Deux usages types, deux tarifications
Les prix justement. Bouyges Telecom Entreprise identifie deux usages pour cette nouvelle offre. Le premier, comme connexion principale (« sur des chantiers, ou sur des évènements, des salons ou des expositions » explique Céline Lazard, Responsable Marketing des Offres Fixes et Cloud) ou comme deuxième connexion (« dans des agences pour proposer Internet aux clients avec un réseau totalement déconnecté de celui du SI de l’entreprise »).
Le deuxième usage fait office de « back-up » de la ligne filaire, « au cas où une pelleteuse coupe un câble en bas de chez vous ». Le premier usage est facturé à 99 € par mois. Le deuxième 75 €.
Gros bémol néanmoins, cette double-box ne remplace pas une ligne téléphonique pure et dure classique (« mais elle permet la voix sur IP », nuance Céline Lazard).
Parmi les entreprises ayant déjà adopté ce type d’offres, Bouygues Telecom Entreprise cite… Bouygues Construction. Mais aussi la Société Générale (dans ses agences) et Total (dans ses stations), tous les deux pour proposer l’accès Wi-Fi à leurs clients de manière sécurisée.
De la pérennité de Bouygues Telecom
Thierry Labbé se montre confiant quant au succès commercial de cette nouvelle offre qu’il qualifie de « petit joyau en avance de phase ».
« Nous avons des dizaines de milliers de clients dans le mobile, nous espérons les convaincre », résume-t-il, en phase avec sa conception des « règles d’or du commerce » qui sont dans l’ordre : garder ses clients (« notre taux de churn (NDR : attrition) est aujourd’hui de moins de 1 % auprès des professionnels »), faire de « l’upsale » - augmenter la valeur des services fournis (ce que vise cette offre) et enfin, gagner de nouveaux clients.

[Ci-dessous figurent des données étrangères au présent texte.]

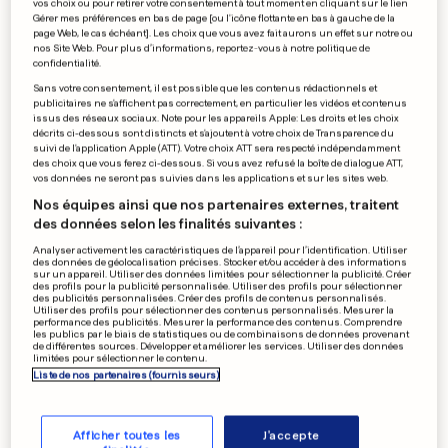
vos choix ou pour retirer votre consentement à tout moment en cliquant sur le lien
Gérer mes préférences en bas de page [ou l'icône flottante en bas à gauche de la
page Web, le cas échéant]. Les choix que vous avez fait aurons un effet sur notre ou
nos Site Web. Pour plus d’informations, reportez-vous à notre politique de
confidentialité.
Sans votre consentement, il est possible que les contenus rédactionnels et
publicitaires ne s'affichent pas correctement, en particulier les vidéos et contenus
issus des réseaux sociaux. Note pour les appareils Apple: Les droits et les choix
décrits ci-dessous sont distincts et s'ajoutent à votre choix de Transparence du
suivi de l'application Apple (ATT). Votre choix ATT sera respecté indépendamment
des choix que vous ferez ci-dessous. Si vous avez refusé la boîte de dialogue ATT,
vos données ne seront pas suivies dans les applications et sur les sites web.
Nos équipes ainsi que nos partenaires externes, traitent
Les affiches doivent
des données selon les finalités suivantes :
disparaître d'ici lundi
Analyser activement les caractéristiques de l’appareil pour l’identification. Utiliser
des données de géolocalisation précises. Stocker et/ou accéder à des informations
sur un appareil. Utiliser des données limitées pour sélectionner la publicité. Créer
0
0
des profils pour la publicité personnalisée. Utiliser des profils pour sélectionner
des publicités personnalisées. Créer des profils de contenus personnalisés.
Utiliser des profils pour sélectionner des contenus personnalisés. Mesurer la
performance des publicités. Mesurer la performance des contenus. Comprendre
Un demi-million d'euros pour
les publics par le biais de statistiques ou de combinaisons de données provenant
de différentes sources. Développer et améliorer les services. Utiliser des données
un salarié innovant
limitées pour sélectionner le contenu.
Liste de nos partenaires (fournisseurs)
0
0
Afficher toutes les
J'accepte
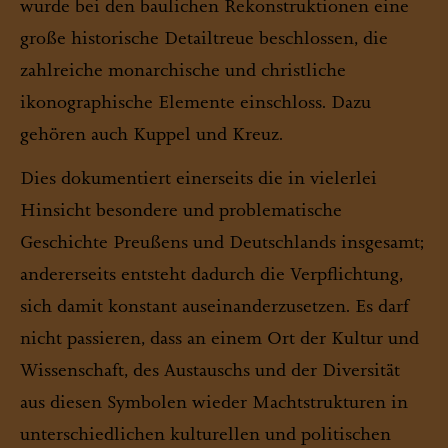
wurde bei den baulichen Rekonstruktionen eine
große historische Detailtreue beschlossen, die
zahlreiche monarchische und christliche
ikonographische Elemente einschloss. Dazu
gehören auch Kuppel und Kreuz.
Dies dokumentiert einerseits die in vielerlei
Hinsicht besondere und problematische
Geschichte Preußens und Deutschlands insgesamt;
andererseits entsteht dadurch die Verpflichtung,
sich damit konstant auseinanderzusetzen. Es darf
nicht passieren, dass an einem Ort der Kultur und
Wissenschaft, des Austauschs und der Diversität
aus diesen Symbolen wieder Machtstrukturen in
unterschiedlichen kulturellen und politischen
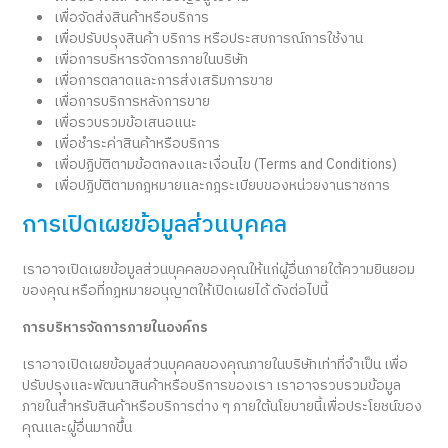
เพื่อจัดส่งสินค้าหรือบริการ
เพื่อปรับปรุงสินค้า บริการ หรือประสบการณ์การใช้งาน
เพื่อการบริหารจัดการภายในบริษัท
เพื่อการตลาดและการส่งเสริมการขาย
เพื่อการบริการหลังการขาย
เพื่อรวบรวมข้อเสนอแนะ
เพื่อชำระค่าสินค้าหรือบริการ
เพื่อปฏิบัติตามข้อตกลงและเงื่อนไข (Terms and Conditions)
เพื่อปฏิบัติตามกฎหมายและกฎระเบียบของหน่วยงานราชการ
การเปิดเผยข้อมูลส่วนบุคคล
เราอาจเปิดเผยข้อมูลส่วนบุคคลของคุณให้แก่ผู้อื่นภายใต้ความยินยอม
ของคุณ หรือที่กฎหมายอนุญาตให้เปิดเผยได้ ดังต่อไปนี้
การบริหารจัดการภายในองค์กร
เราอาจเปิดเผยข้อมูลส่วนบุคคลของคุณภายในบริษัทเท่าที่จำเป็น เพื่อ
ปรับปรุงและพัฒนาสินค้าหรือบริการของเรา เราอาจรวบรวมข้อมูล
ภายในสำหรับสินค้าหรือบริการต่าง ๆ ภายใต้นโยบายนี้เพื่อประโยชน์ของ
คุณและผู้อื่นมากขึ้น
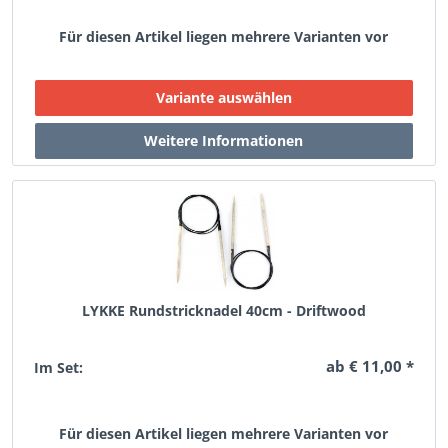
Für diesen Artikel liegen mehrere Varianten vor
LYKKE Rundstricknadel 40cm - Driftwood
ab € 11,00 *
Im Set:
Für diesen Artikel liegen mehrere Varianten vor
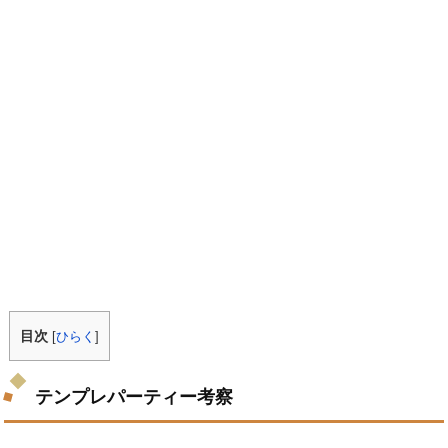
目次
[
ひらく
]
テンプレパーティー考察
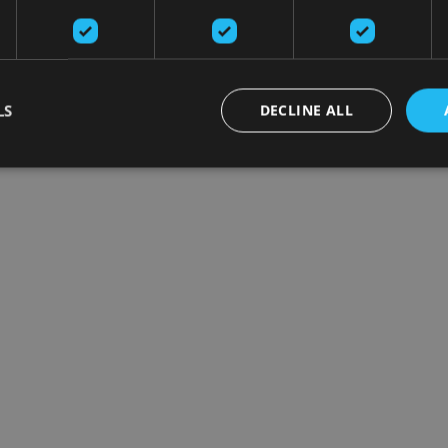
LS
DECLINE ALL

Sur ce dernier point, Alexandre Penon-Vaudoyer ne donne pas d’objectif chiffré mais il espère – et constate avec l’offre précédente – une accélération de 50 % des ventes de fixes professionnels.
Quant à la question de la pérennité de Bouygues Telecom, le Directeur Général reconnaît que tous ses clients lui posent la question. Tout en ne se préoccupant pas nécessairement de la réponse.
« Toutes les organisations ont appris à prendre des décisions dans un contexte d’incertitude », répond-il au MagIT, avant d’assurer : « je croise Martin Bouygues régulièrement. Tout ce que je peux vous dire – et c’est ce que je dis à mes clients – c’est qu’il n’a pas du tout l’intention de vendre. Et deuxième point, que nous investissons massivement pour l’avenir et la qualité de notre offre ». Sous-entendu : ce que ne devrait pas pouvoir faire SFR avec l’endettement record de son nouveau propriétaire qui va, avant tout, chercher à rentabiliser son achat en l’exploitant tel quel pour rembourser les banques.